The interior was done in a tasteful gray cloth.

For '99, the front-wheel-drive Elantra line — sedan and wagon — gets a beefed-up engine from the South Korean company's Tiburon sports coupe.

This 16-valve, twin-cam 2.0 L four rated at 136 hp, four down from the Tib likes to rev, and that's great. Who says it's illegal to have some fun in a station wagon?

Elantras of 1998 vintage had a 130-horse, 1.8 L four.

All four wheels are independently sprung to keep your rubber on the road. Up front are MacPherson struts — i.e., a coil spring and shock absorber in one compact unit at each wheel.

Out back are more coils, plus a multi-link suspension whose flexible arms massage wheel location. Stabilizer bars fore and aft are also on the job, cutting body roll.

It all adds up to superior ride and handling for this class of car.

The second-generation Elantra, along with a wagon, arrived in model year 1996. The sedan debuted for '92.

The little hauler has undergone a facelift this year.

The smooth result, to my eye, is one of the nicest-looking wagons around.

Hyundai has worked to reduce wind and engine noise for '99, but further efforts in this direction would be wise.

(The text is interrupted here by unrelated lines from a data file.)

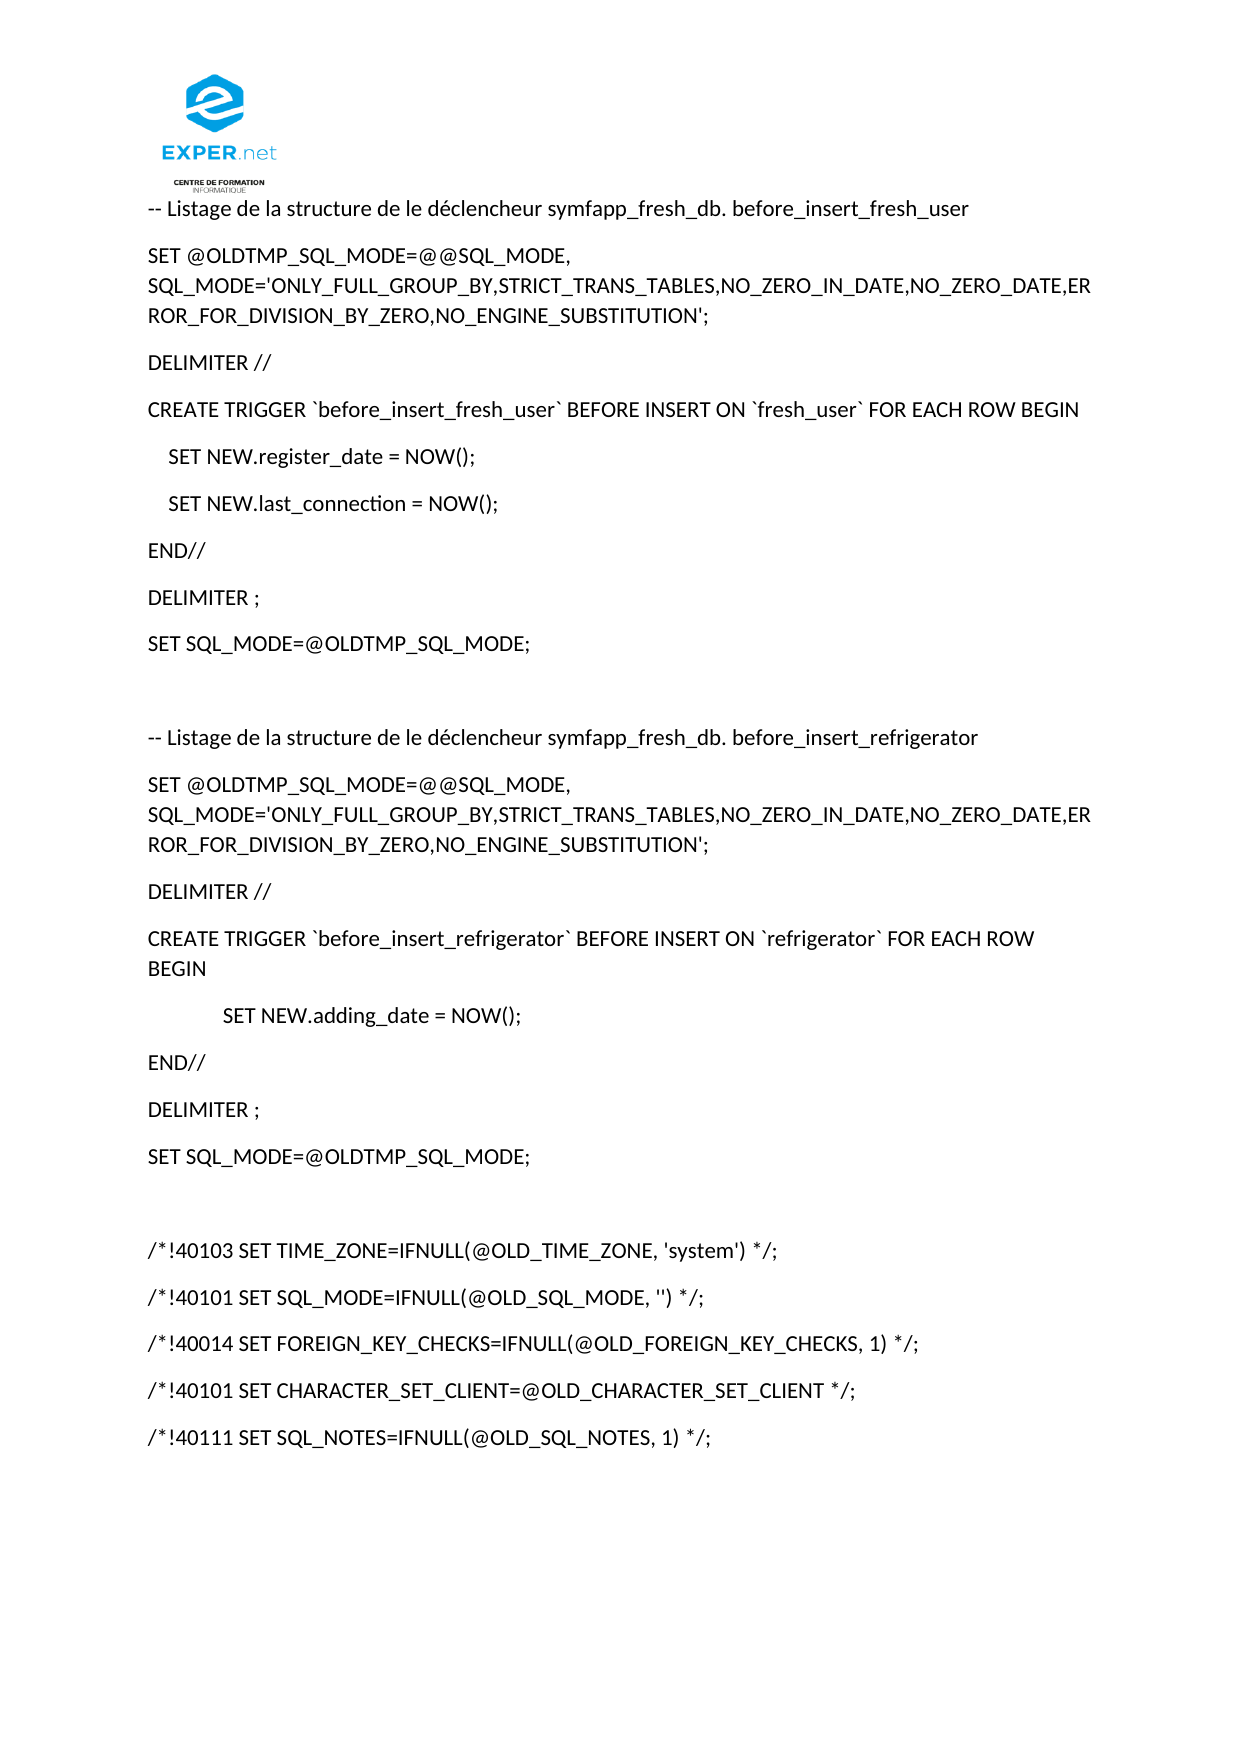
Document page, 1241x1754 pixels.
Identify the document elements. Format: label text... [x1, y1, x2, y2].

text SET SQL_MODE=@OLDTMP_SQL_MODE; [148, 1142, 1093, 1170]
text SET NEW.last_connection = NOW(); [148, 489, 1093, 517]
text -- Listage de la structure de le déclencheur symfapp_fresh_db. before_insert_fresh_user [148, 194, 1093, 222]
text DELIMITER // [148, 348, 1093, 376]
text SET SQL_MODE=@OLDTMP_SQL_MODE; [148, 629, 1093, 657]
text DELIMITER ; [148, 583, 1093, 611]
text SET @OLDTMP_SQL_MODE=@@SQL_MODE, SQL_MODE='ONLY_FULL_GROUP_BY,STRICT_TRANS_TABLES,NO_ZERO_IN_DATE,NO_ZERO_DATE,ERROR_FOR_DIVISION_BY_ZERO,NO_ENGINE_SUBSTITUTION'; [148, 241, 1093, 329]
text CREATE TRIGGER `before_insert_refrigerator` BEFORE INSERT ON `refrigerator` FOR EACH ROW BEGIN [148, 924, 1093, 982]
text /*!40111 SET SQL_NOTES=IFNULL(@OLD_SQL_NOTES, 1) */; [148, 1423, 1093, 1451]
text CREATE TRIGGER `before_insert_fresh_user` BEFORE INSERT ON `fresh_user` FOR EACH ROW BEGIN [148, 395, 1093, 423]
text /*!40014 SET FOREIGN_KEY_CHECKS=IFNULL(@OLD_FOREIGN_KEY_CHECKS, 1) */; [148, 1329, 1093, 1357]
text SET NEW.register_date = NOW(); [148, 442, 1093, 470]
picture [147, 73, 281, 194]
text /*!40101 SET SQL_MODE=IFNULL(@OLD_SQL_MODE, '') */; [148, 1283, 1093, 1311]
text SET NEW.adding_date = NOW(); [148, 1001, 1093, 1029]
text -- Listage de la structure de le déclencheur symfapp_fresh_db. before_insert_refrigerator [148, 723, 1093, 751]
text END// [148, 536, 1093, 564]
text DELIMITER // [148, 877, 1093, 905]
text SET @OLDTMP_SQL_MODE=@@SQL_MODE, SQL_MODE='ONLY_FULL_GROUP_BY,STRICT_TRANS_TABLES,NO_ZERO_IN_DATE,NO_ZERO_DATE,ERROR_FOR_DIVISION_BY_ZERO,NO_ENGINE_SUBSTITUTION'; [148, 770, 1093, 858]
text /*!40103 SET TIME_ZONE=IFNULL(@OLD_TIME_ZONE, 'system') */; [148, 1236, 1093, 1264]
text /*!40101 SET CHARACTER_SET_CLIENT=@OLD_CHARACTER_SET_CLIENT */; [148, 1376, 1093, 1404]
text DELIMITER ; [148, 1095, 1093, 1123]
text END// [148, 1048, 1093, 1076]
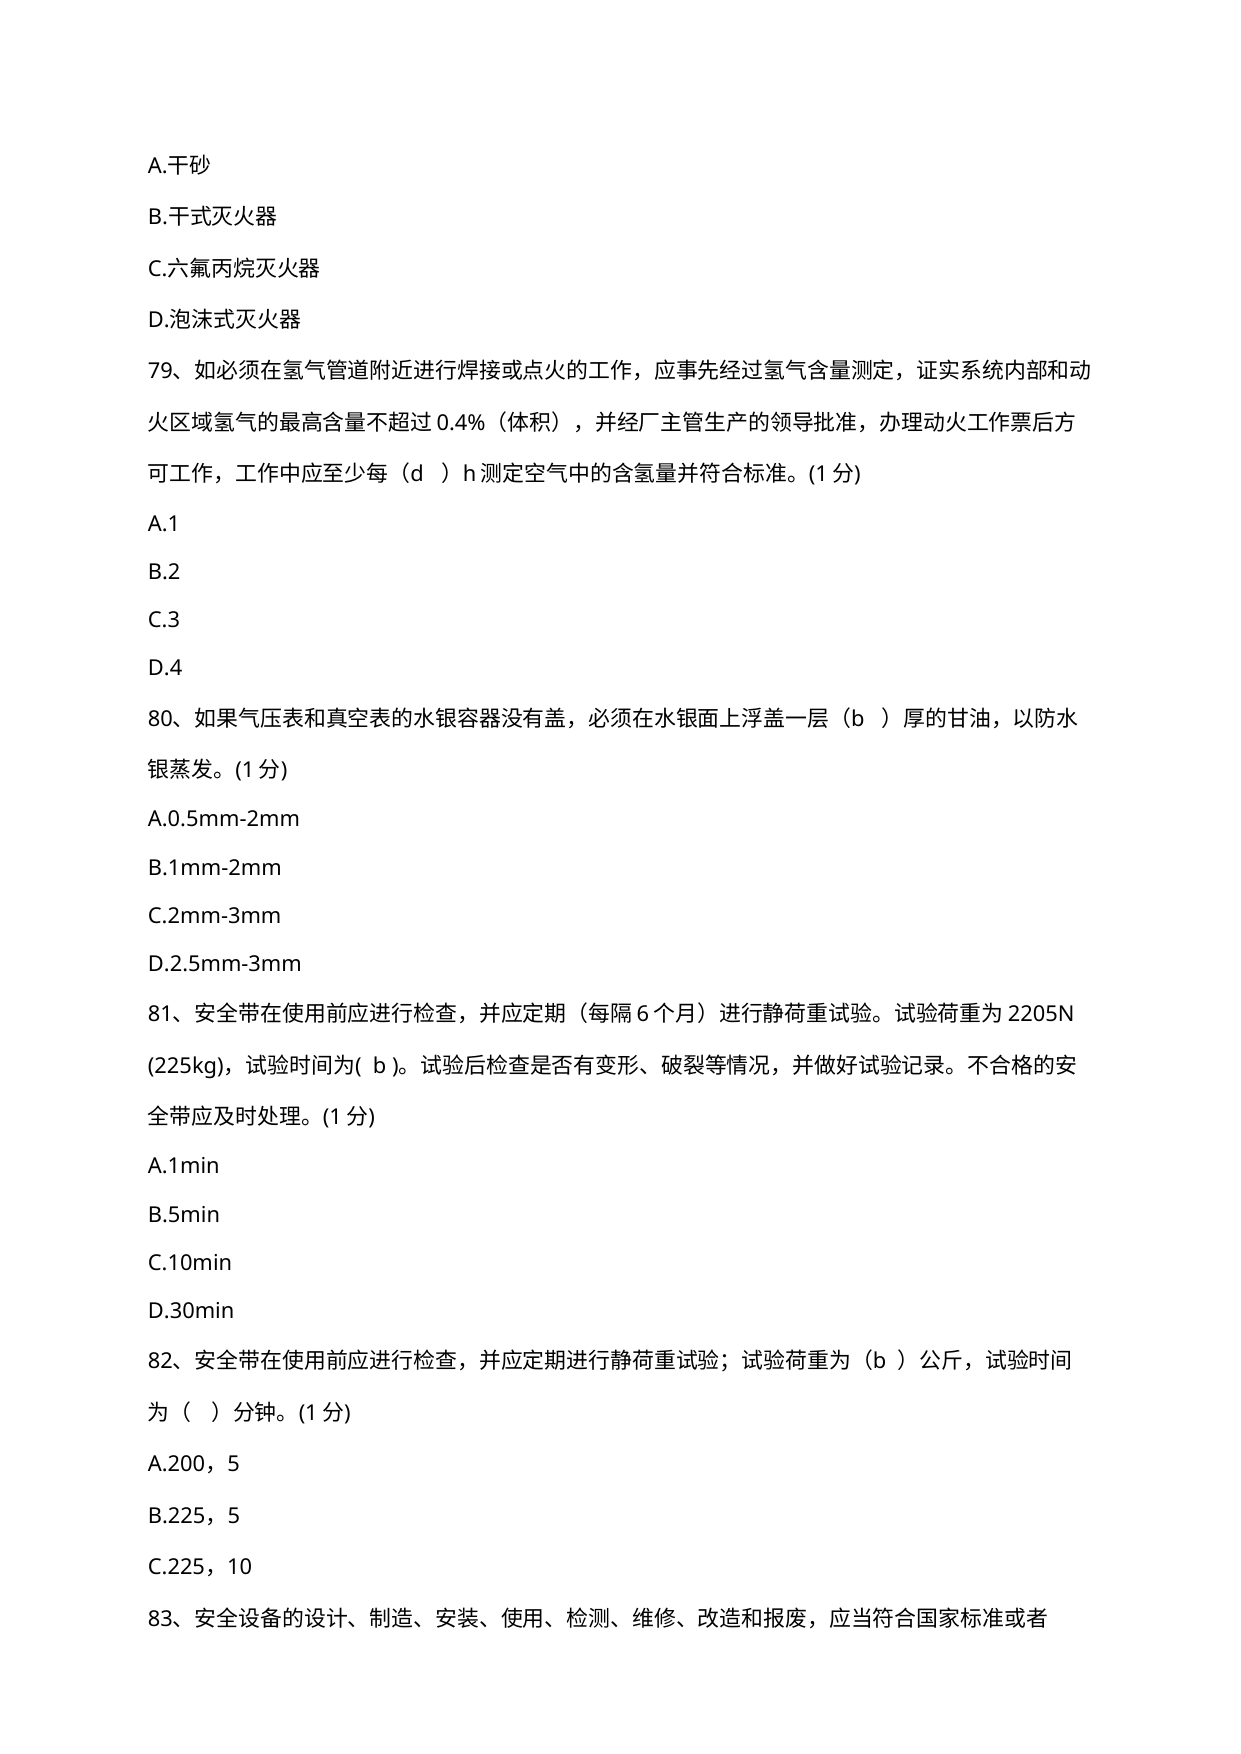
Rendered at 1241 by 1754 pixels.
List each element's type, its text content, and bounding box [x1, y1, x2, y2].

text B.2 [148, 556, 1092, 586]
text A.1 [148, 508, 1092, 537]
text D.2.5mm-3mm [148, 948, 1092, 978]
text C.3 [148, 604, 1092, 634]
text B.干式灭火器 [148, 199, 1092, 231]
text C.225，10 [148, 1549, 1092, 1581]
text C.2mm-3mm [148, 900, 1092, 930]
text D.30min [148, 1295, 1092, 1325]
text 81、安全带在使用前应进行检查，并应定期（每隔6个月）进行静荷重试验。试验荷重为2205N (225kg)，试验时间为( b )。试验后检查是否有变形、破裂等情况，并做好试验记录。不合格的安全带应及时处理。(1分) [148, 996, 1092, 1131]
text A.200，5 [148, 1446, 1092, 1478]
text B.5min [148, 1199, 1092, 1228]
text 80、如果气压表和真空表的水银容器没有盖，必须在水银面上浮盖一层（b ）厚的甘油，以防水银蒸发。(1分) [148, 701, 1092, 784]
text 82、安全带在使用前应进行检查，并应定期进行静荷重试验；试验荷重为（b ）公斤，试验时间为（ ）分钟。(1分) [148, 1343, 1092, 1427]
text C.六氟丙烷灭火器 [148, 251, 1092, 282]
text B.1mm-2mm [148, 852, 1092, 881]
text D.泡沫式灭火器 [148, 302, 1092, 334]
text A.1min [148, 1151, 1092, 1180]
text C.10min [148, 1247, 1092, 1277]
text B.225，5 [148, 1498, 1092, 1529]
text A.干砂 [148, 148, 1092, 179]
text A.0.5mm-2mm [148, 803, 1092, 833]
text D.4 [148, 652, 1092, 682]
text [148, 1601, 1092, 1632]
text 79、如必须在氢气管道附近进行焊接或点火的工作，应事先经过氢气含量测定，证实系统内部和动火区域氢气的最高含量不超过0.4%（体积），并经厂主管生产的领导批准，办理动火工作票后方可工作，工作中应至少每（d ）h测定空气中的含氢量并符合标准。(1分) [148, 353, 1092, 488]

Elantra wagons come in two flavours: base GL and upscale GLS.

My GLS appeared well screwed together and carried ample equipment, including dual airbags; power windows, locks and mirrors; air conditioning; cruise; and a locking gas cap. I gladly accepted the absence of a sunroof for the extra headroom.

The instrument panel is easy to use, but strains for flamboyance. The designers would have been smarter to emulate the exterior's low-key appeal.

The four-spoke steering wheel on my copy had a manual tilt adjustment that proved balky at times.

Seats are unusually comfortable; even the rear bench offers good lumbar support. That and back windows that go almost all the way down made the rear a pleasant perch for me.

You also get good rear head- and toe-room, but knee-room is a little tight if you're behind a six-footer.

With the 60/40 split rear bench folded flat, cargo capacity is 1784 L, which Hyundai says is tops among compact wagons.

The cargo area is relatively close to the ground, making for easy loading, but I couldn't stand fully upright under the hatch.

Elantra wagon prices start at $15,595, plus tax, for a base GL with a five-speed manual gearbox. Adding a $950 four-speed

automatic boosts the sticker to $16,545.

A GL Value Package (automatic; air; power windows, locks and mirrors) is yours for $1900. Metallic or mica paint is an extra $125. An $875 ABS package, which my car didn't have, is also available.

The loaded GLS, which comes only with an automatic, lists at $18,845.

Loonie-pinching consumers should approve of this line on Hyundai's Elantra price sheet: "Dealer may sell at prices below those suggested without fear of recrimination from Hyundai Auto Canada."

Warranty coverage: three-year/60,000 km bumper-to-bumper and five-year/100,000 km powertrain protection. You're covered against rust through for five years. You also get three years or 60,000 km of roadside assistance.

Time with the '99 Elantra makes you realize how far Hyundai Motor Co. has come. It was only founded in 1967, yet today its vehicles are finding growing acceptance in markets around the world.

Even picky Car and Driver magazine, in a review this month of the Tiburon FX, pronounces the coupe a "viable competitor" and declares Hyundai "a company officially exonerated from doghouse status."

The South Korean firm, incidentally, has scrapped plans to sell its new minivan, codenamed the FO, in North America, admitting it's too small and underpowered for here. The van goes on sale in South Korea this fall.

Instead, Hyundai plans to bring in the Kia Carnival van in early 2000. In production for about a year, the Carnival will be renamed the Sedona for our market. It reportedly will have a 3.5 L Hyundai V6.

Hyundai took over financially ailing Kia Motors Corp. last October and is keeping the Kia brand.